Ángelo Félix Inga Pariona recuerda con nitidez el día del accidente en el que una silla voladora de los juegos mecánicos casi mata a un niño de tres años. Lo recuerda con claridad porque él manejaba aquel juego en el parque zonal Cahuide del distrito de El Agustino. Cuando vio que el niño estaba por cruzar las rejas y entrar en zona prohibida, no le quedó más remedio que apagar la máquina; pero las sillas seguían dando vueltas y una de ellas alcanzó a golpear al niño en la mandíbula.
En aquel tiempo, Ángelo tenía apenas 11 años, pero ya trabajaba ayudando a un tío suyo en el aquel parque de diversiones, donde este manejaba el negocio de alquiler de mesas de juegos, taburetes saltarines, fulbitos de mano, sapos y también sillas voladoras. Ángelo no tuvo culpa de nada, pero cada vez que recuerda la sangre en el piso, el llanto del pequeño y la desesperación de la madre, siente una pena grande, pero no puede hacer nada para cambiar el pasado.
Ahora, en tiempos de pandemia, Ángelo tiene 20 años y sigue trabajando fuera de casa. Ayuda a sus padres atendiendo un puesto de verduras en el dormitorio de una casa grande y vieja acondicionada para que funcione un minimercado en el distrito limeño de Pueblo Libre. Yo lo conocí ahí, en medio del ajetreo de los clientes, en agosto del 2020, preocupado por las pruebas de ingreso a la Universidad Nacional Mayor de San Marcos. “Quiero estudiar ingeniería electrónica en San Marcos porque no podría pagar una universidad particular. Tengo hermanos menores que también querrán estudiar”, me dijo.
En el Perú es muy difícil que un joven que haya dejado la secundaria ingrese con facilidad a una universidad pública. Lo que pasa es que la secundaria en el país es precaria y hay pocas vacantes en las universidades del Estado. Entonces millones de jóvenes entran en una competencia feroz por apenas miles de vacantes. Ya lo vimos el domingo pasado en San Marcos y lo volveremos a ver este sábado y este domingo.

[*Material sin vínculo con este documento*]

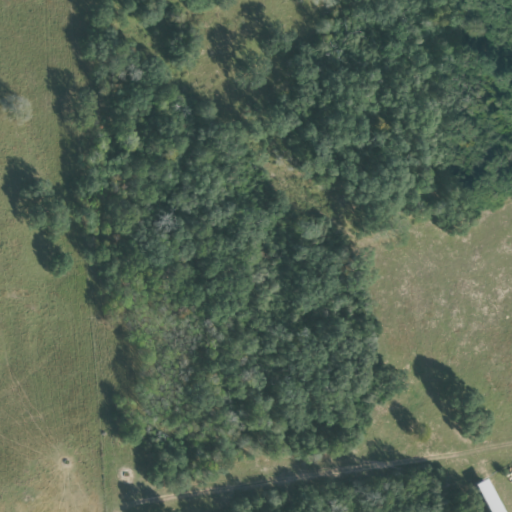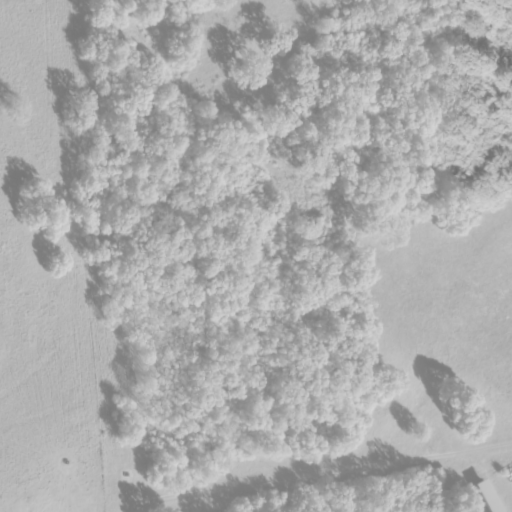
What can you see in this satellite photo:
building: (481, 496)
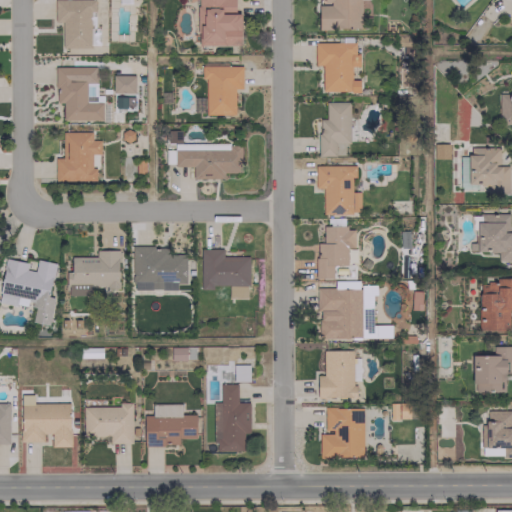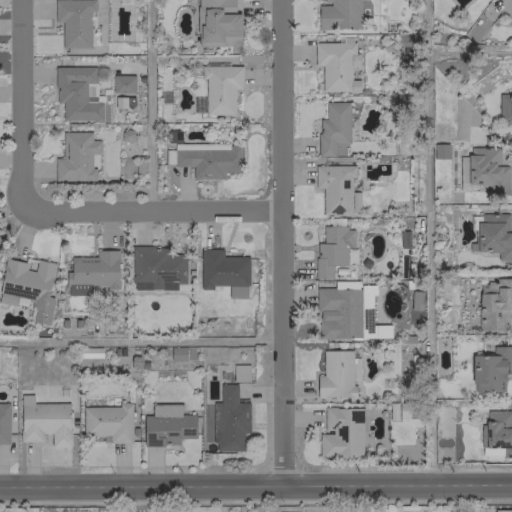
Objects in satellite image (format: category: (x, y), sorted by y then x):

Los que tienen mayores posibilidades de ingresar son los chicos que hayan podido pagar dos años de academia que cuesta por lo menos de 400 soles mensuales. Los padres de familia que ganan 1 500 soles mensuales no tienen posibilidades de pagar para que sus hijos se preparen en las academias preuniversitarias. Ángelo pudo prepararse en una academia por un tiempo; pero ahora cree que no fue suficiente.

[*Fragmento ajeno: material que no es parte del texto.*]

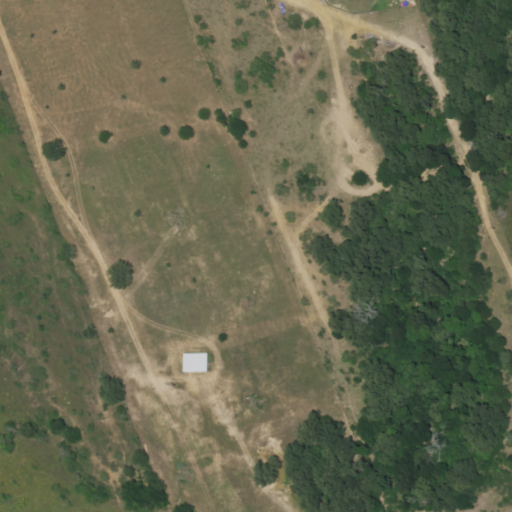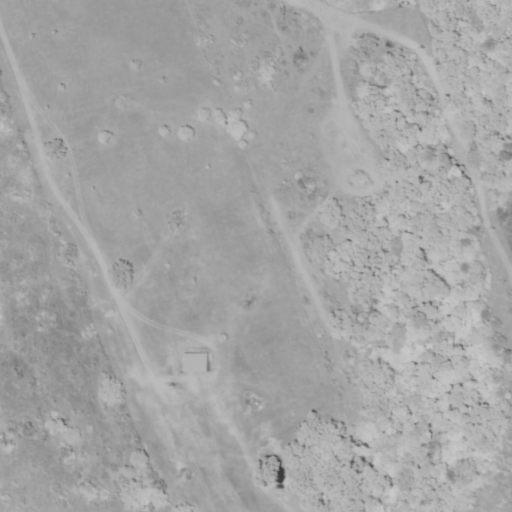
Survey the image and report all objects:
building: (196, 362)
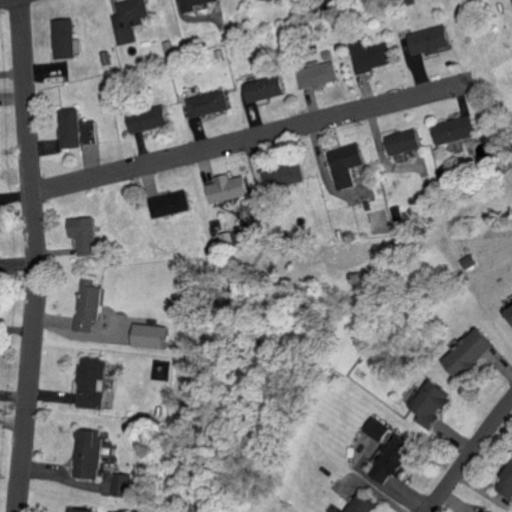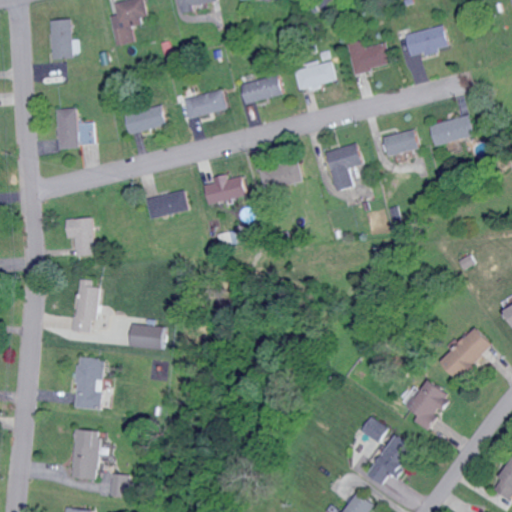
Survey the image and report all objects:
building: (195, 4)
building: (131, 19)
building: (67, 39)
building: (430, 41)
building: (372, 56)
building: (318, 75)
building: (265, 88)
building: (209, 103)
building: (149, 119)
building: (77, 129)
building: (455, 130)
building: (404, 142)
road: (250, 144)
building: (347, 164)
building: (283, 176)
building: (227, 188)
building: (171, 204)
building: (87, 235)
road: (38, 256)
building: (468, 261)
building: (508, 304)
building: (91, 306)
building: (511, 311)
building: (150, 336)
building: (471, 353)
building: (92, 383)
building: (433, 403)
building: (377, 428)
road: (466, 450)
building: (89, 452)
building: (397, 458)
building: (507, 483)
building: (122, 484)
building: (364, 504)
building: (82, 510)
building: (478, 511)
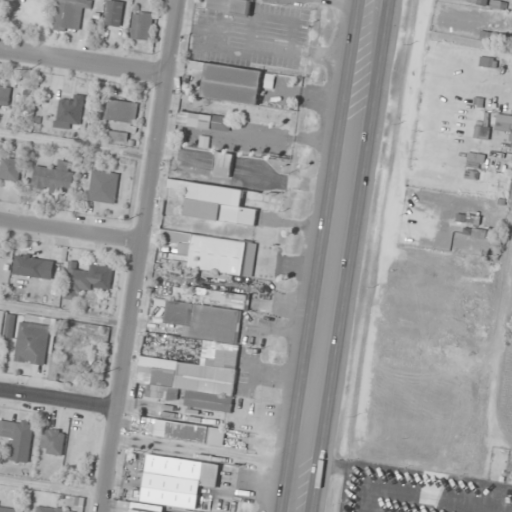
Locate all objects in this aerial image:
building: (229, 6)
building: (69, 14)
building: (114, 14)
building: (141, 26)
building: (486, 62)
road: (84, 64)
building: (229, 83)
building: (4, 96)
building: (120, 111)
building: (68, 112)
building: (203, 121)
building: (503, 121)
building: (457, 124)
building: (482, 128)
building: (117, 138)
building: (474, 158)
building: (223, 165)
building: (9, 168)
building: (54, 177)
building: (103, 186)
building: (215, 203)
road: (74, 228)
building: (211, 254)
road: (144, 256)
road: (321, 256)
road: (353, 256)
building: (467, 263)
building: (33, 266)
building: (86, 279)
building: (27, 339)
building: (200, 352)
building: (55, 368)
road: (59, 396)
building: (189, 432)
building: (17, 434)
building: (52, 441)
building: (438, 451)
building: (184, 469)
building: (430, 481)
building: (173, 497)
building: (135, 508)
building: (9, 509)
building: (50, 509)
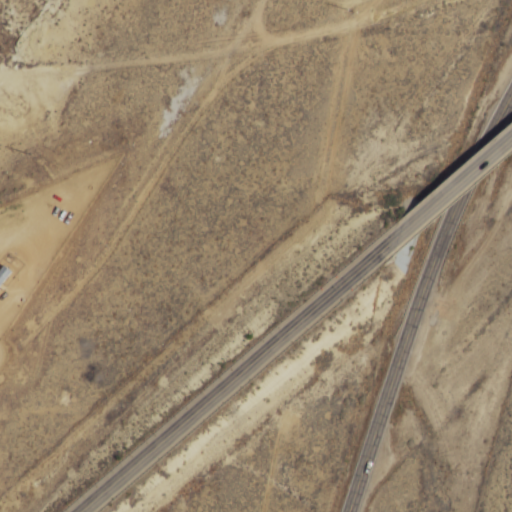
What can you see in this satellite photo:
road: (448, 190)
building: (4, 273)
road: (422, 299)
road: (235, 379)
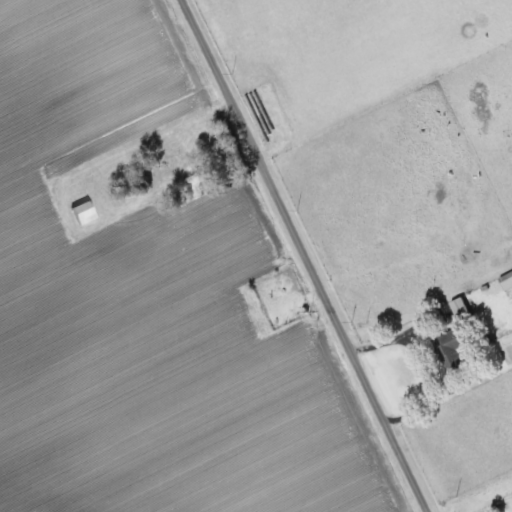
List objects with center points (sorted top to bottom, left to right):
building: (80, 212)
road: (299, 256)
building: (505, 280)
building: (458, 307)
road: (386, 335)
building: (449, 350)
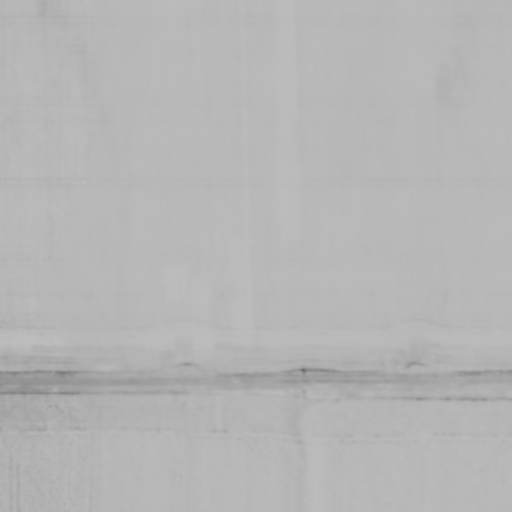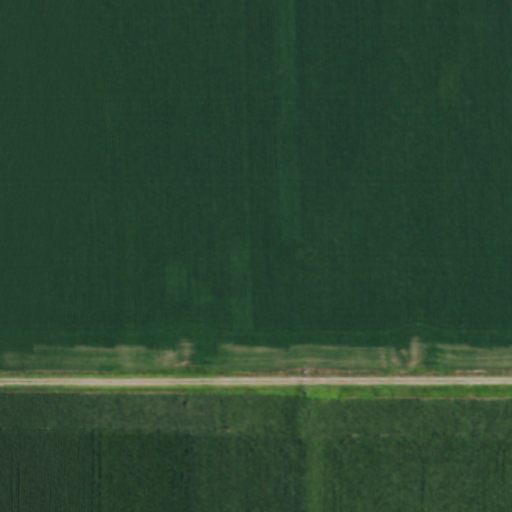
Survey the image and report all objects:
road: (256, 381)
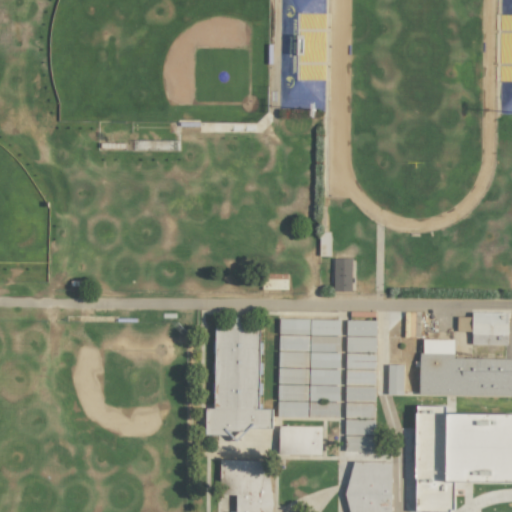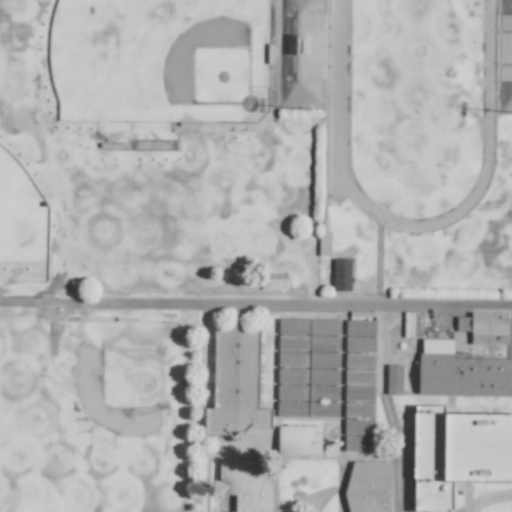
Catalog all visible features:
building: (341, 274)
building: (273, 281)
road: (255, 304)
building: (411, 324)
building: (360, 327)
building: (484, 327)
building: (308, 343)
building: (359, 344)
building: (359, 360)
building: (460, 372)
building: (359, 377)
building: (394, 379)
building: (236, 382)
building: (299, 388)
building: (322, 393)
building: (359, 393)
building: (322, 409)
building: (358, 410)
building: (358, 426)
building: (299, 440)
building: (358, 443)
building: (458, 452)
building: (241, 483)
building: (368, 486)
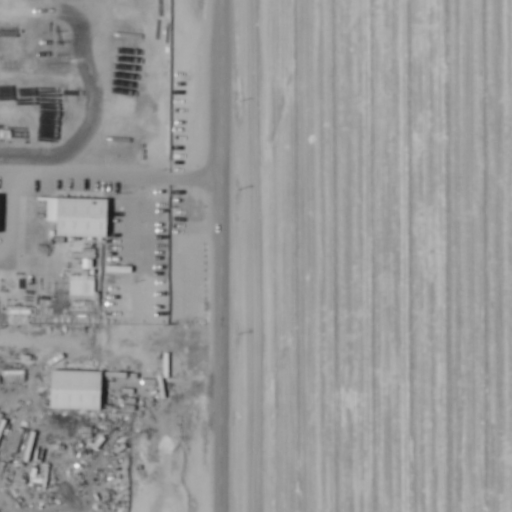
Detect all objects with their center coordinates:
road: (6, 174)
road: (74, 176)
building: (81, 218)
road: (223, 255)
crop: (357, 255)
building: (75, 391)
building: (68, 423)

Ángelo se prepara en casa y sabe que su meta es difícil de cumplir. Se estresa en casa, siente presión de los amigos, de los primos; pero no se rinde. A veces, también siente la presión de su padre; pero Ángelo sabe que tiene que continuar. “Es difícil. La presión es fuerte. A veces, quisiere dejar de estudiar cuando estoy enojado; pero cuando me calmo sé que debo seguir también para darle el ejemplo a mis hermanos, porque el que estudia triunfa. Mi meta es estudiar en la universidad pública para no abandonarla por falta de dinero y seguir ayudando a mis padres”, me dice esta mañana mientras me despecha la lista de verduras.
Él considera que sus padres son muy estrictos y que esa forma de educarlos de alguna manera lo ha ayudado a él y sus hermanos a no salirse del camino del bien. Cuando tenía 7 años ya ayudaba a su madre cuando esta había emprendido el negocio de vender entrañas fritas en las calles de El Agustino.

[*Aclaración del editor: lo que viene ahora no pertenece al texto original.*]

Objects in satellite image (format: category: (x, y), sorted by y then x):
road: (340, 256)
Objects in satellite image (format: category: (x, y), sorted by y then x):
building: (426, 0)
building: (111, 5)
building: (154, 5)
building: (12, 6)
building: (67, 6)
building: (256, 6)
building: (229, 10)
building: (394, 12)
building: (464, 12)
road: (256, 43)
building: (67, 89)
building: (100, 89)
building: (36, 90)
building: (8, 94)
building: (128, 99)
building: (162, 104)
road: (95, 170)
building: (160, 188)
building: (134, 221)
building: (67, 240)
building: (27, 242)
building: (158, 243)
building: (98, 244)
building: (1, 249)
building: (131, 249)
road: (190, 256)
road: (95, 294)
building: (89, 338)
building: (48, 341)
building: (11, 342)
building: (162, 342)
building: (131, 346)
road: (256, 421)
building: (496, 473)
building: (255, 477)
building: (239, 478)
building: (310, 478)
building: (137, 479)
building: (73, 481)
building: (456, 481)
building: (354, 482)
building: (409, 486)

Desde pequeño sabe que el estudio le puede dar un trabajo con una remuneración adecuada, pues, uno de sueños es salir de la pobreza y darle tranquilidad económica a su familia. “Todos hemos sufrido pobreza y no quiero vivir así”, sostiene.
Se siente parte de la generación del bicentenario, porque él también detesta la corrupción y quiere que las cosas cambien en el país. “Los jóvenes estamos hartos de que nuestro país esté gobernado por corruptos. Nosotros, los jóvenes, no nos dejamos dominar y queremos cambiar nuestro país. Yo me esfuerzo estudiando no solo pensando en mí y en mi familia, sino también en el Perú. Este domingo iré a las 6:30 de la mañana a rendir el examen en el estadio. No sé qué ocurrirá. Pase lo que pase, yo seguiré estudiante duro”, dice.